AMA that seeks to honour courageous reporting and dedication to journalism, is a partnership initiative of Baraza Media Lab, The Africa Editors Forum and journalists for Human Rights. It reinforces AMF as Africa’s leading media convention by celebrating journalism that challenges power, defends human rights and reimagines the media’s role in the continent.
Over 20 key speakers are already confirmed for AMF 2026, which will host over 300 participants from across Africa.
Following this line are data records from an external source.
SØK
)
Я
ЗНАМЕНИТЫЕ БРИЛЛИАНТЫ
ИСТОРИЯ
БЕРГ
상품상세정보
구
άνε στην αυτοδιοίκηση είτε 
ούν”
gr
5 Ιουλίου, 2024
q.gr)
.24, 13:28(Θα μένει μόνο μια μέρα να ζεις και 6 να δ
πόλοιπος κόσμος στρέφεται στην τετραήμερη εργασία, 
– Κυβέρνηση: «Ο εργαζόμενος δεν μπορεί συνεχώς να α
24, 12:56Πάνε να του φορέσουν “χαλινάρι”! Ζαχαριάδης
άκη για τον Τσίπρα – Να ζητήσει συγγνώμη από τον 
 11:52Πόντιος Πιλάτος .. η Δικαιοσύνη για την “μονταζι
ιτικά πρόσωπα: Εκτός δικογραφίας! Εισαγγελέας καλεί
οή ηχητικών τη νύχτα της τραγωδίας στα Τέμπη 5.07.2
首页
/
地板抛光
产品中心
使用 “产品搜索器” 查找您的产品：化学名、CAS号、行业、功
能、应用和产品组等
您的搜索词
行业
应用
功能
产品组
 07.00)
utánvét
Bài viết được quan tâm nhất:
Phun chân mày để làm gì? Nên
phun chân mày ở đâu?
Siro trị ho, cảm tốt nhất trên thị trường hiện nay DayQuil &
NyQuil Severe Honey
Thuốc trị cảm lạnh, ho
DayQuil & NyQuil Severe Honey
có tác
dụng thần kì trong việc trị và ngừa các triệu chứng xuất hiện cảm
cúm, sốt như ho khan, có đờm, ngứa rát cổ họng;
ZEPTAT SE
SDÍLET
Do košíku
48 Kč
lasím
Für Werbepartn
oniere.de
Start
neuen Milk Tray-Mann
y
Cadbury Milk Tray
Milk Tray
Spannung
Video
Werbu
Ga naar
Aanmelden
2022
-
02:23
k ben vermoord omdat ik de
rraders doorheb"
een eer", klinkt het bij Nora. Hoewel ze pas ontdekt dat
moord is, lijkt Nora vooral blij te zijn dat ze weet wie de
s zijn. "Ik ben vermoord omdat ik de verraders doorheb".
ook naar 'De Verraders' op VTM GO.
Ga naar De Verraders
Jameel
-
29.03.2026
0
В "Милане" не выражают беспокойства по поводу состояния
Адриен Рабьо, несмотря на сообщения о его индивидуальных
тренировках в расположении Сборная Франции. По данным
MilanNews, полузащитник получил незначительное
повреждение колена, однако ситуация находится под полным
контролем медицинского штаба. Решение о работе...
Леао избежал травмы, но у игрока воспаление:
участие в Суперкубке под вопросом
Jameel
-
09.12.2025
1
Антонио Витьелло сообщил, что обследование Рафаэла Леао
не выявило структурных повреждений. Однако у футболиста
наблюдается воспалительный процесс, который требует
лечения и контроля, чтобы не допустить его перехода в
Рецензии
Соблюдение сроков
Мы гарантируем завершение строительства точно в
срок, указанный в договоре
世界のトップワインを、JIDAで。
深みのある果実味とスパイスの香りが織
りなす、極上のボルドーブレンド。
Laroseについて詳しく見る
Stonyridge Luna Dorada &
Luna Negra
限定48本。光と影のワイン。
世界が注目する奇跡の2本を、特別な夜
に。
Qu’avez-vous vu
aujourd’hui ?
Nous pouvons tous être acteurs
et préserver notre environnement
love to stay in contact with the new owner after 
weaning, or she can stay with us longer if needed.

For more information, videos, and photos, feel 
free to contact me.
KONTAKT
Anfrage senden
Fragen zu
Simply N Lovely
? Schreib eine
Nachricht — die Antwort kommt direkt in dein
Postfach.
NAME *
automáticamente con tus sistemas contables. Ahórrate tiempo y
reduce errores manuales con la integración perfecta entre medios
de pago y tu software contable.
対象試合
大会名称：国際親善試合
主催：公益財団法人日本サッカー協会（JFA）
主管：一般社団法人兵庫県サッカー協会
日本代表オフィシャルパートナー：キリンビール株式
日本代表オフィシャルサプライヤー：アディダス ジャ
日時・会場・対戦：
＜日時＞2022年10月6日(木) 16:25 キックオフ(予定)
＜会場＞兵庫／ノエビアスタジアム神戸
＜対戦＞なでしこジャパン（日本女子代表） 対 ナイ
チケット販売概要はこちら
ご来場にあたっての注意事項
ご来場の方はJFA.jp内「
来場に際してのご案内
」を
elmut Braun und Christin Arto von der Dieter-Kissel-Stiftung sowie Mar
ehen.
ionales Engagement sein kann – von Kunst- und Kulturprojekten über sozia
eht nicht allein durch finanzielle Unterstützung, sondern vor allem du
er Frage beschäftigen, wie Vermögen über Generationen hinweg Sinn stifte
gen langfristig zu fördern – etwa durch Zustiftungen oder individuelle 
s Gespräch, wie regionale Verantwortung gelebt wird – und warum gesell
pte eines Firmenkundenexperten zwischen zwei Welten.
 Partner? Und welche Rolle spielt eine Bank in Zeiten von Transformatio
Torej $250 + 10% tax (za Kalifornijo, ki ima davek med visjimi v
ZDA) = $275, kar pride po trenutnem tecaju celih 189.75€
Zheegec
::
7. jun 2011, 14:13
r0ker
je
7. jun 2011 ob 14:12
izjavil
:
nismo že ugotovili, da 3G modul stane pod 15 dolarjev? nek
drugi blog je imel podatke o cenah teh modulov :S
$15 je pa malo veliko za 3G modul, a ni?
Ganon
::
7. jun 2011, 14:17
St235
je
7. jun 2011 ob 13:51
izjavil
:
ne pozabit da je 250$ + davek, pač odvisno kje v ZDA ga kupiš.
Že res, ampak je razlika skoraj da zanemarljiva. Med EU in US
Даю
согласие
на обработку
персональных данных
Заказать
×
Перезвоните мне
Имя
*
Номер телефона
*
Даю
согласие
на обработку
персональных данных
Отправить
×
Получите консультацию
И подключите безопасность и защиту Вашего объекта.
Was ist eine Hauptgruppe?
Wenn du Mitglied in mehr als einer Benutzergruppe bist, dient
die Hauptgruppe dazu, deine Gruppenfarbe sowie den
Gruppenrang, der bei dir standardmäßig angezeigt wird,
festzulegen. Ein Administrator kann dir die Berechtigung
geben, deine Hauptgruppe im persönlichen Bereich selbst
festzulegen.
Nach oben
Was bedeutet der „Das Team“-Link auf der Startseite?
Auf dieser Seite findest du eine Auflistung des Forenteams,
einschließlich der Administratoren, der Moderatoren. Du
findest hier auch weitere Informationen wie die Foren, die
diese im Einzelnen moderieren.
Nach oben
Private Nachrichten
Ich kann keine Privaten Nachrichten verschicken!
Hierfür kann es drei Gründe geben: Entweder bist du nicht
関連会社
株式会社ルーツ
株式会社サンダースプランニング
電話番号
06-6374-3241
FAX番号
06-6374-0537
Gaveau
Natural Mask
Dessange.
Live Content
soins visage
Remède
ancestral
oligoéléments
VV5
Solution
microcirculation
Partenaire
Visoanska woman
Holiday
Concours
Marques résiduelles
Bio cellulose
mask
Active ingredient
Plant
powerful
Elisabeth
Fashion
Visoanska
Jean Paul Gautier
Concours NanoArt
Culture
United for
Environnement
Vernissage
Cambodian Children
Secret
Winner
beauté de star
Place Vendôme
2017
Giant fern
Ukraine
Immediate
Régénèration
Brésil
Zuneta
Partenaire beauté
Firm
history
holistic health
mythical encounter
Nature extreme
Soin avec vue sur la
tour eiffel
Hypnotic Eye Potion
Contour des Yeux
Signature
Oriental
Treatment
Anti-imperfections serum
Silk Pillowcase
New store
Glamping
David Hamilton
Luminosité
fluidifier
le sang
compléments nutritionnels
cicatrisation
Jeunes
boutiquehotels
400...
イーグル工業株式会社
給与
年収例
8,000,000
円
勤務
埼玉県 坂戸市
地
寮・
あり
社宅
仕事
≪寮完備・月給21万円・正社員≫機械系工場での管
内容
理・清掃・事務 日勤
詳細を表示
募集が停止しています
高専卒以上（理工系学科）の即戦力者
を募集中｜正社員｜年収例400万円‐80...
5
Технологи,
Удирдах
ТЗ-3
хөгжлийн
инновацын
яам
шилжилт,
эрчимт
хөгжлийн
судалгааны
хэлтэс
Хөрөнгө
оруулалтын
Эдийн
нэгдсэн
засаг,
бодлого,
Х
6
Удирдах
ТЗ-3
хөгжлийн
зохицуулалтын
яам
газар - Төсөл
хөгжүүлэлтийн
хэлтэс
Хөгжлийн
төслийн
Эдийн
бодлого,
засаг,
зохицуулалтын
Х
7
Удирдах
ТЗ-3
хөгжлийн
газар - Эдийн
These include Will Church, Director of Media Freedom at Thomson Reuters (UK); Joy Lusige, Video Journalist and Producer at ZDF German TV (Kenya) and Francesca Ekondaho, Program Coordinator for Outreach in Africa at the Pulitzer Centre (Rwanda).
Also leading the curated and diverse conversations across media freedom, sustainability, innovation, policy, as well as the future of creators will be Anita Eboigbe, Chief Operations Officer at Big Cabal Media (Nigeria); and Dr. Zippy Okoth, Chair of Department, Performing Arts, Film and Media Studies at KCA University, and who is also an award-winning film producer and gender consultant.
From a regional experiment in 2023 AMF has grown into Africa’s leading gathering for media and creative practitioners. The 2025 edition hosted participants from over 26 countries with 200 speakers.